_What is expected_
Rewrite every line of the entries below as a numbered list, leaving out the blank lines.

Dataset entries:
┄┄┄┄┄┄

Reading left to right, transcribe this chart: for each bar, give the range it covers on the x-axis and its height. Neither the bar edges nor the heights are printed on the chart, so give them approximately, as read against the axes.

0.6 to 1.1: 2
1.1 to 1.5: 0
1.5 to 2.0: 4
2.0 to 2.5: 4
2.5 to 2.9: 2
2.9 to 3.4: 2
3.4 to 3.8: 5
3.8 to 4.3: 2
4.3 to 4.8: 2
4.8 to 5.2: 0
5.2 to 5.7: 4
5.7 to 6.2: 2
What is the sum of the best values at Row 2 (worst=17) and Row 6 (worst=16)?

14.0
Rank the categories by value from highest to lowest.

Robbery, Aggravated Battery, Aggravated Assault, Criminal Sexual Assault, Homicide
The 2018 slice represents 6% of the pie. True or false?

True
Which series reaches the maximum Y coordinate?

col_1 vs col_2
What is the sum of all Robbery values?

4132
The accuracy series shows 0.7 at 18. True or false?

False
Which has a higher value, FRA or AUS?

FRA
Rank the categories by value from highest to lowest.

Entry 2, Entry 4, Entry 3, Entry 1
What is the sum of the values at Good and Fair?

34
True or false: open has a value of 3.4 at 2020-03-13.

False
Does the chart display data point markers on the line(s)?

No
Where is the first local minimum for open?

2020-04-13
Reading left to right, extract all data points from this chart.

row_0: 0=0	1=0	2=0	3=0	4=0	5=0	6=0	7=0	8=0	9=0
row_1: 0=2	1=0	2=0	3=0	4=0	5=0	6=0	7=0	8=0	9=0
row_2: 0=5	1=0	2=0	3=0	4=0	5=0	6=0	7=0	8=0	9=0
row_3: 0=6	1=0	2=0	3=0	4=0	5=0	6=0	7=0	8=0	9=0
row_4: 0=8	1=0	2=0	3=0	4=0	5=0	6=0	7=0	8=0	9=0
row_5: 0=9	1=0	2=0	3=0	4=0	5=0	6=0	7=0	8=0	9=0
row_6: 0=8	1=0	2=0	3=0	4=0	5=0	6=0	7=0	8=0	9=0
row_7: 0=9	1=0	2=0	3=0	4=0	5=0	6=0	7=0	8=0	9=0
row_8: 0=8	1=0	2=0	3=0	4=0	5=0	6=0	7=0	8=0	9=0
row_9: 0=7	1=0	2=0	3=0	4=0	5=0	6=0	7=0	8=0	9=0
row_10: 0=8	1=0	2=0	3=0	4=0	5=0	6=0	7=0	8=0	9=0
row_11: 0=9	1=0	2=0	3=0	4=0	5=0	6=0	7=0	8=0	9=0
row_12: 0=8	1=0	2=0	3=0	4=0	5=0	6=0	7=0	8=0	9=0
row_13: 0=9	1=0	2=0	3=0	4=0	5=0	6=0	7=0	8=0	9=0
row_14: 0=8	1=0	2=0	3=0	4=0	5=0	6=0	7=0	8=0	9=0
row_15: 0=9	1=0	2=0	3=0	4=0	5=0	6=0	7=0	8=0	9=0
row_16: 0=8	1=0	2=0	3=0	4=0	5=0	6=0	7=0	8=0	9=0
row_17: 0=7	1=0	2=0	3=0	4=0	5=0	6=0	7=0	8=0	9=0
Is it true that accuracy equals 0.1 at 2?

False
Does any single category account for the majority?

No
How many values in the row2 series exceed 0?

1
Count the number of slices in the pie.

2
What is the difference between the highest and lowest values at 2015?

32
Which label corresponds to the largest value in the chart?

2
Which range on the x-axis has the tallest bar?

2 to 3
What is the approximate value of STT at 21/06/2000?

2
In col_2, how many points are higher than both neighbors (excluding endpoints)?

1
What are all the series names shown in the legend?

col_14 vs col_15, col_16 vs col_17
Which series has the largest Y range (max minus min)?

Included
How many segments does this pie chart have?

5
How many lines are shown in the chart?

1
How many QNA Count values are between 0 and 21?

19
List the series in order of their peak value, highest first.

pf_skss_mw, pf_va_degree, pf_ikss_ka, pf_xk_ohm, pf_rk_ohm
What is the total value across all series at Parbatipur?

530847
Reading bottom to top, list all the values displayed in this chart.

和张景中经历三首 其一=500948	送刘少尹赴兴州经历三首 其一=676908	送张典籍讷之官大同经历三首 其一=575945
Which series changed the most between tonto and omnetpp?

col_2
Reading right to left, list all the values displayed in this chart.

┄┄┄┄┄┄

_Solution to this problem_
1. Reading left to right, transcribe this chart: for each bar, give the range it covers on the x-axis and its height. Neither the bar edges nor the heights are printed on the chart, so give them approximately, as read against the axes.
2. 0.6 to 1.1: 2
3. 1.1 to 1.5: 0
4. 1.5 to 2.0: 4
5. 2.0 to 2.5: 4
6. 2.5 to 2.9: 2
7. 2.9 to 3.4: 2
8. 3.4 to 3.8: 5
9. 3.8 to 4.3: 2
10. 4.3 to 4.8: 2
11. 4.8 to 5.2: 0
12. 5.2 to 5.7: 4
13. 5.7 to 6.2: 2
14. What is the sum of the best values at Row 2 (worst=17) and Row 6 (worst=16)?
15. 14.0
16. Rank the categories by value from highest to lowest.
17. Robbery, Aggravated Battery, Aggravated Assault, Criminal Sexual Assault, Homicide
18. The 2018 slice represents 6% of the pie. True or false?
19. True
20. Which series reaches the maximum Y coordinate?
21. col_1 vs col_2
22. What is the sum of all Robbery values?
23. 4132
24. The accuracy series shows 0.7 at 18. True or false?
25. False
26. Which has a higher value, FRA or AUS?
27. FRA
28. Rank the categories by value from highest to lowest.
29. Entry 2, Entry 4, Entry 3, Entry 1
30. What is the sum of the values at Good and Fair?
31. 34
32. True or false: open has a value of 3.4 at 2020-03-13.
33. False
34. Does the chart display data point markers on the line(s)?
35. No
36. Where is the first local minimum for open?
37. 2020-04-13
38. Reading left to right, extract all data points from this chart.
39. row_0: 0=0	1=0	2=0	3=0	4=0	5=0	6=0	7=0	8=0	9=0
40. row_1: 0=2	1=0	2=0	3=0	4=0	5=0	6=0	7=0	8=0	9=0
41. row_2: 0=5	1=0	2=0	3=0	4=0	5=0	6=0	7=0	8=0	9=0
42. row_3: 0=6	1=0	2=0	3=0	4=0	5=0	6=0	7=0	8=0	9=0
43. row_4: 0=8	1=0	2=0	3=0	4=0	5=0	6=0	7=0	8=0	9=0
44. row_5: 0=9	1=0	2=0	3=0	4=0	5=0	6=0	7=0	8=0	9=0
45. row_6: 0=8	1=0	2=0	3=0	4=0	5=0	6=0	7=0	8=0	9=0
46. row_7: 0=9	1=0	2=0	3=0	4=0	5=0	6=0	7=0	8=0	9=0
47. row_8: 0=8	1=0	2=0	3=0	4=0	5=0	6=0	7=0	8=0	9=0
48. row_9: 0=7	1=0	2=0	3=0	4=0	5=0	6=0	7=0	8=0	9=0
49. row_10: 0=8	1=0	2=0	3=0	4=0	5=0	6=0	7=0	8=0	9=0
50. row_11: 0=9	1=0	2=0	3=0	4=0	5=0	6=0	7=0	8=0	9=0
51. row_12: 0=8	1=0	2=0	3=0	4=0	5=0	6=0	7=0	8=0	9=0
52. row_13: 0=9	1=0	2=0	3=0	4=0	5=0	6=0	7=0	8=0	9=0
53. row_14: 0=8	1=0	2=0	3=0	4=0	5=0	6=0	7=0	8=0	9=0
54. row_15: 0=9	1=0	2=0	3=0	4=0	5=0	6=0	7=0	8=0	9=0
55. row_16: 0=8	1=0	2=0	3=0	4=0	5=0	6=0	7=0	8=0	9=0
56. row_17: 0=7	1=0	2=0	3=0	4=0	5=0	6=0	7=0	8=0	9=0
57. Is it true that accuracy equals 0.1 at 2?
58. False
59. Does any single category account for the majority?
60. No
61. How many values in the row2 series exceed 0?
62. 1
63. Count the number of slices in the pie.
64. 2
65. What is the difference between the highest and lowest values at 2015?
66. 32
67. Which label corresponds to the largest value in the chart?
68. 2
69. Which range on the x-axis has the tallest bar?
70. 2 to 3
71. What is the approximate value of STT at 21/06/2000?
72. 2
73. In col_2, how many points are higher than both neighbors (excluding endpoints)?
74. 1
75. What are all the series names shown in the legend?
76. col_14 vs col_15, col_16 vs col_17
77. Which series has the largest Y range (max minus min)?
78. Included
79. How many segments does this pie chart have?
80. 5
81. How many lines are shown in the chart?
82. 1
83. How many QNA Count values are between 0 and 21?
84. 19
85. List the series in order of their peak value, highest first.
86. pf_skss_mw, pf_va_degree, pf_ikss_ka, pf_xk_ohm, pf_rk_ohm
87. What is the total value across all series at Parbatipur?
88. 530847
89. Reading bottom to top, list all the values displayed in this chart.
90. 和张景中经历三首 其一=500948	送刘少尹赴兴州经历三首 其一=676908	送张典籍讷之官大同经历三首 其一=575945
91. Which series changed the most between tonto and omnetpp?
92. col_2
93. Reading right to left, list all the values displayed in this chart.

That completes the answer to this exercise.